In the article below on AI chip spending, write out word for word the part that opens with "The first being, is" and closes with "performance to scale.".

START Given passage

AI chip spend must rise to meet even ‘modest’ expectations for LLM developers: Barclays
Barclays said that AI chip spend must increase to meet even the modest expectations for model developers, while highlighting important takeaways for the semiconductor space.
Analyst Tom O’Malley said the sell-off of AI chip names since Nvidia’s (NVDA) earnings has reverberated through the entire AI ecosystem, allowi9+g the question of “are we approaching the peak” to grow louder. The analyst believes this view does not properly factor in the compute needs of tomorrow.
The analyst added that they can count at least 9 individual organizations developing leading-edge, large parameter count large language models, or LLMs. There is no promise that the majority of these companies will continue to push onto the next iteration of model development for several reasons (return on investment, or ROI, funding, training data limits, and roadmap issues, among other things). But, only few companies are pushing through, for just several more model iterations demands an incredibly large amount of compute.
This demand is well in excess of the industry’s current expectations, and the analyst identifies three factors below as key takeaways for their semis coverage.
The first being, is the need to ease into projected capacity. The analyst said they estimate that the required compute resources needed to power only three frontier models of about 50T parameters each would require nearly 20M chips for training alone by 2027. One main reason for the large unit demand is that new model compute demand is expected to grow at a significantly faster rate than the rate they see today and faster than they are expecting accelerator performance to scale.
Secondly, according to the analyst, there is a way for Merchant and Custom to both win. They believe in a two-pronged approach when it comes to AI accelerators, with merchant solutions being more apt for training and inferencing frontier models (mainly Nvidia, but also AMD (AMD) and accelerator startups), while hyperscale custom silicon would be used for more specialized workloads within the data center of the chip’s developer.

END Given passage
START Records

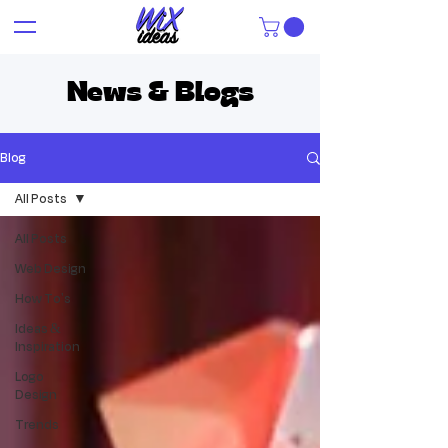
News & Blogs
Blog
All Posts
All Posts
Web Design
How To's
Ideas &
Inspiration
Logo
Design
Trends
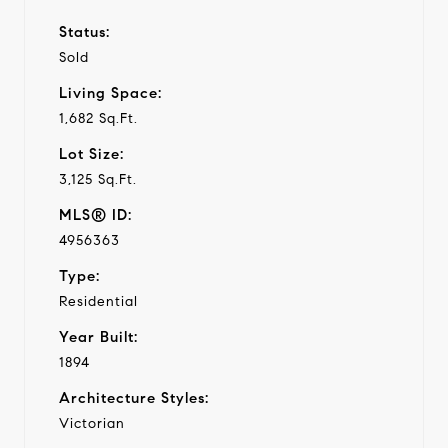
Status:
Sold
Living Space:
1,682 Sq.Ft.
Lot Size:
3,125 Sq.Ft.
MLS® ID:
4956363
Type:
Residential
Year Built:
1894
Architecture Styles:
Victorian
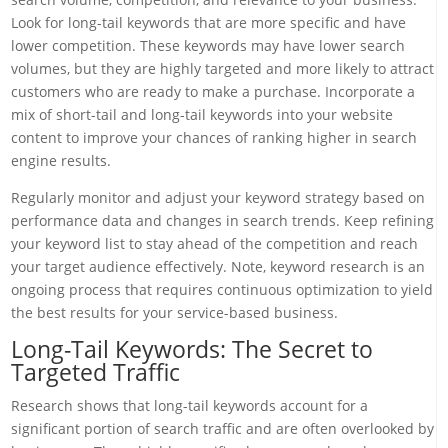
Look for long-tail keywords that are more specific and have
lower competition. These keywords may have lower search
volumes, but they are highly targeted and more likely to attract
customers who are ready to make a purchase. Incorporate a
mix of short-tail and long-tail keywords into your website
content to improve your chances of ranking higher in search
engine results.
Regularly monitor and adjust your keyword strategy based on
performance data and changes in search trends. Keep refining
your keyword list to stay ahead of the competition and reach
your target audience effectively. Note, keyword research is an
ongoing process that requires continuous optimization to yield
the best results for your service-based business.
Long-Tail Keywords: The Secret to
Targeted Traffic
Research shows that long-tail keywords account for a
significant portion of search traffic and are often overlooked by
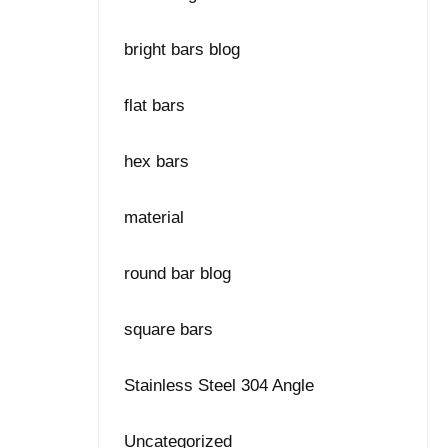
bright bars blog
flat bars
hex bars
material
round bar blog
square bars
Stainless Steel 304 Angle
Uncategorized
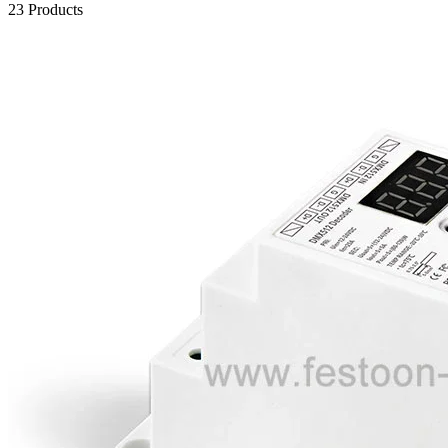
23 Products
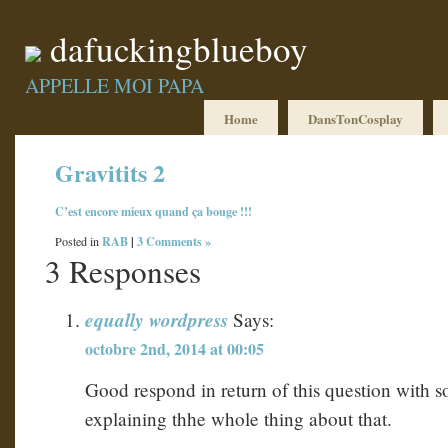
dafuckingblueboy
APPELLE MOI PAPA
Home
DansTonCosplay
Gravitits 2
C’est
encore
mieux
quand
ça
bouge
!!!
RAB
|
3 Comments »
Posted in
3 Responses
equally wordpress
Says:
octobre 2nd, 2014 at 00:05
Good respond in return of this question with 
explaining thhe whole thing about that.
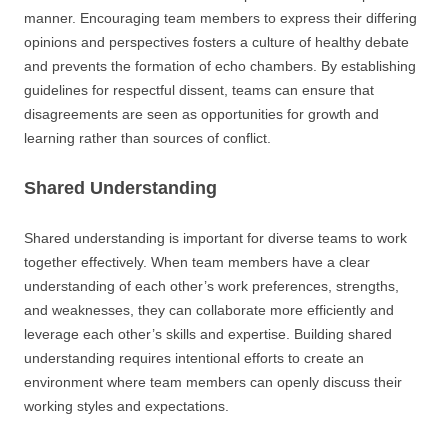
manner. Encouraging team members to express their differing
opinions and perspectives fosters a culture of healthy debate
and prevents the formation of echo chambers. By establishing
guidelines for respectful dissent, teams can ensure that
disagreements are seen as opportunities for growth and
learning rather than sources of conflict.
Shared Understanding
Shared understanding is important for diverse teams to work
together effectively. When team members have a clear
understanding of each other’s work preferences, strengths,
and weaknesses, they can collaborate more efficiently and
leverage each other’s skills and expertise. Building shared
understanding requires intentional efforts to create an
environment where team members can openly discuss their
working styles and expectations.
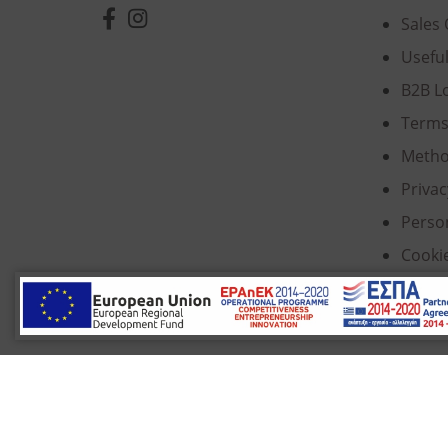
Sales 
Usefu
B2B L
Terms
Metho
Privac
Perso
Cooki
© 2022 Κ. Κατσαρός & Σία Ι.Κ.Ε., All Rights Re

END Records

* Problem solution:
The first being, is the need to ease into projected capacity. The analyst said they estimate that the required compute resources needed to power only three frontier models of about 50T parameters each would require nearly 20M chips for training alone by 2027. One main reason for the large unit demand is that new model compute demand is expected to grow at a significantly faster rate than the rate they see today and faster than they are expecting accelerator performance to scale.